D’après les dernières statistiques de l’Insee, nous avons consacré 60 milliards d’heures au travail domestique en 2010, soit pas moins d’un tiers du PIB (si ce travail domestique était payé au Smic). Dans l’hexagone, les femmes assument 64 % des heures de travail domestique, 72% dès que l’on se restreint aux tâches ménagères stricto sensu. On estime qu’en 2010, entre 42 et 77 milliards d’heures de travail domestique ont été effectuées en France, contre 38 milliards d’heures de travail rémunéré. «Le temps de travail domestique est donc au minimum égal au temps de travail rémunéré», tranche Delphine Roy, l’auteure de l’étude.

Quelles solutions pour mieux prendre en compte le travail domestique ?

La priorité pour les pays en développement, selon Oxfam : «investir dans les infrastructures et les services publics», pour offrir des services de santé ou de garde d’enfants gratuits, ainsi qu’un meilleur accès à l’eau, par exemple.

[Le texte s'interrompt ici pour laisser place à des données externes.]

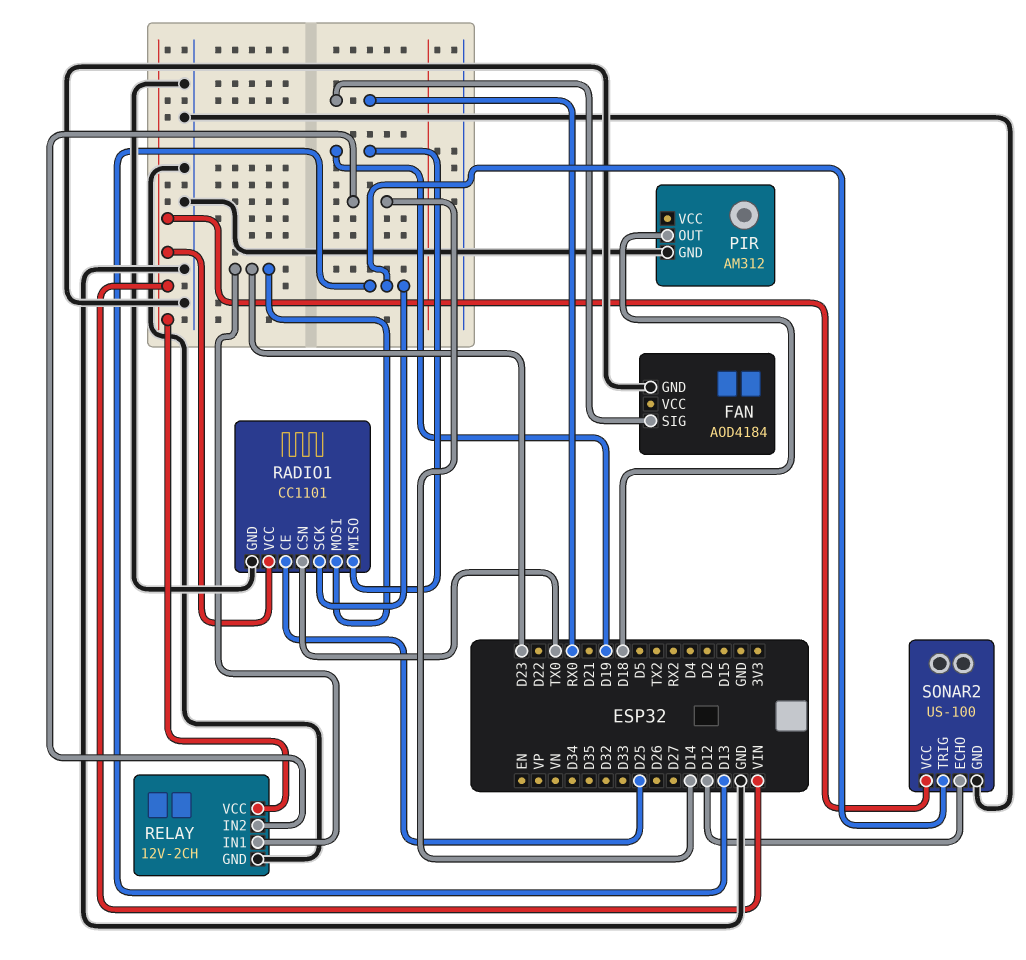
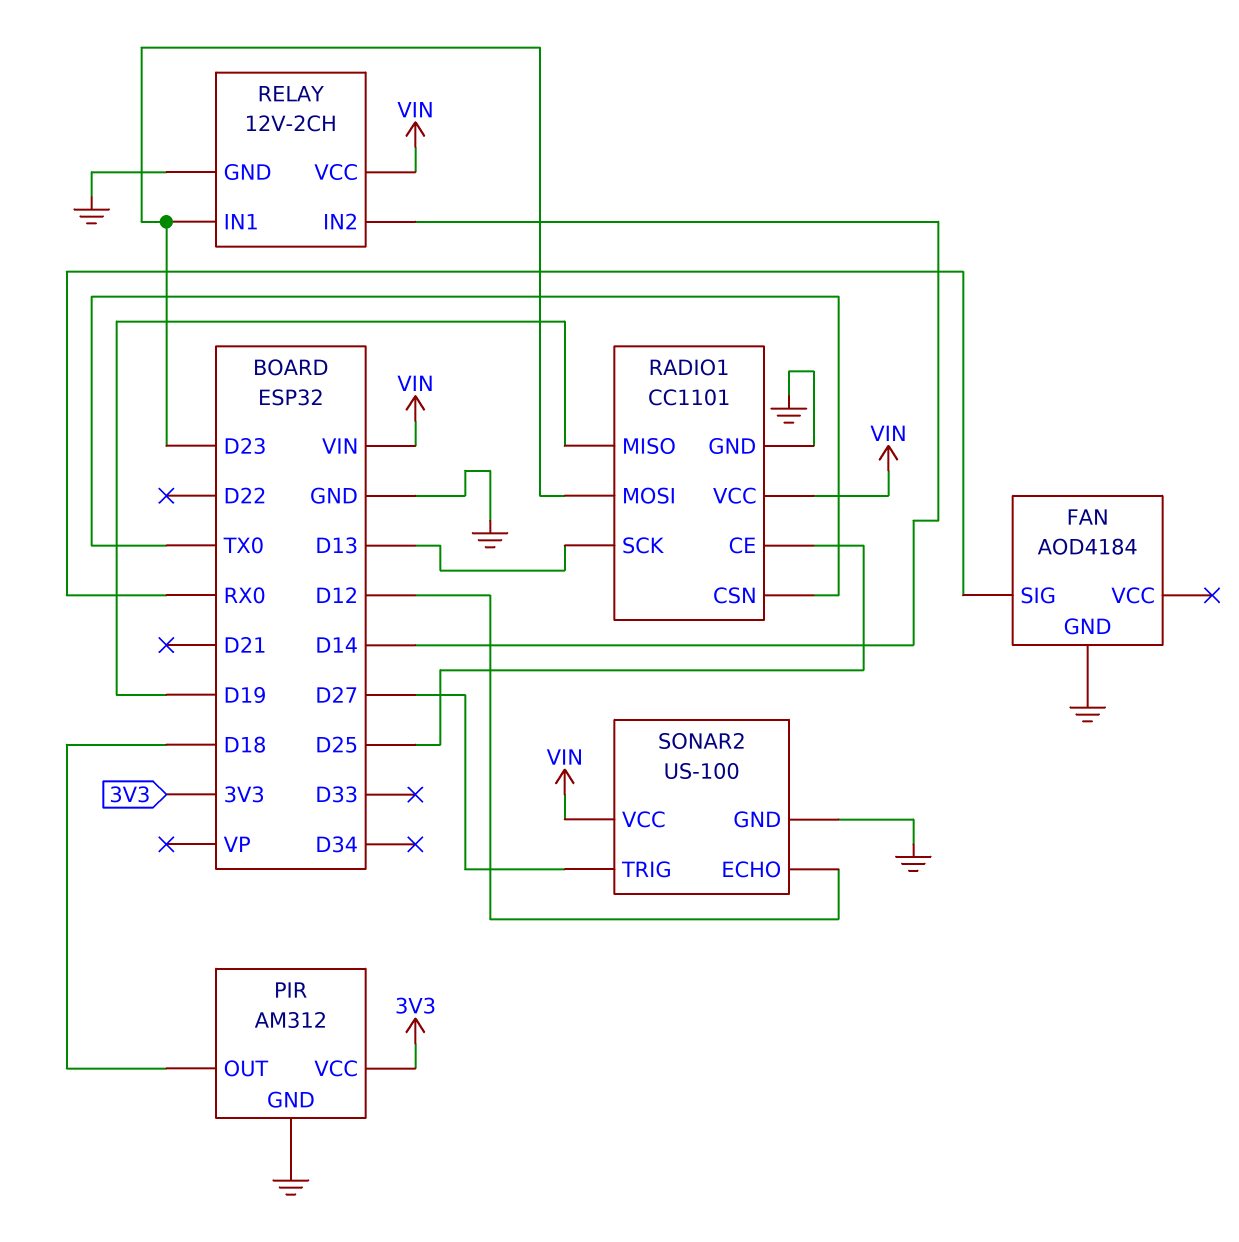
PIR pin VCC: none -> 3V3
SONAR2 pin TRIG: D13 -> D27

L’ONG appelle également à réduire la part assumée par les femmes en promouvant le partage des responsabilités dans le ménage, via par exemple la mise en place de «congés familiaux et médicaux rémunérés, des horaires de travail flexibles et des possibilités de congé parental rémunéré», pour encourager les hommes à prendre leur part dans ce domaine. Ces revendications trouvent un écho dans les pays développés, où les femmes assument encore la plupart des tâches du foyer, et où les hommes sont par exemple encore peu nombreux à prendre un congé parental, très faiblement indemnisé en France. Un débat qui rappelle que les tâches liées au foyer ne sont pas forcément ingrates et peuvent être encouragées. «Passer du temps avec ses enfants, cela peut être considéré comme un privilège», souligne Laura Addati, spécialiste de l’équilibre entre vie familiale et vie professionnelle à l’Organisation internationale du travail et auteure d’une publication à paraître fin juin sur ce sujet. «La question n’est pas de supprimer le travail non rémunéré», explique la spécialiste, pour qui l’objectif doit d’abord être de «reconnaître et protéger» ces activités. «Il faut que ces tâches soient choisies et assumées aussi bien par les hommes que par les femmes, que ceux qui se dédient à ce travail aient les mêmes droits humains et les mêmes garanties de bien-être que les autres.»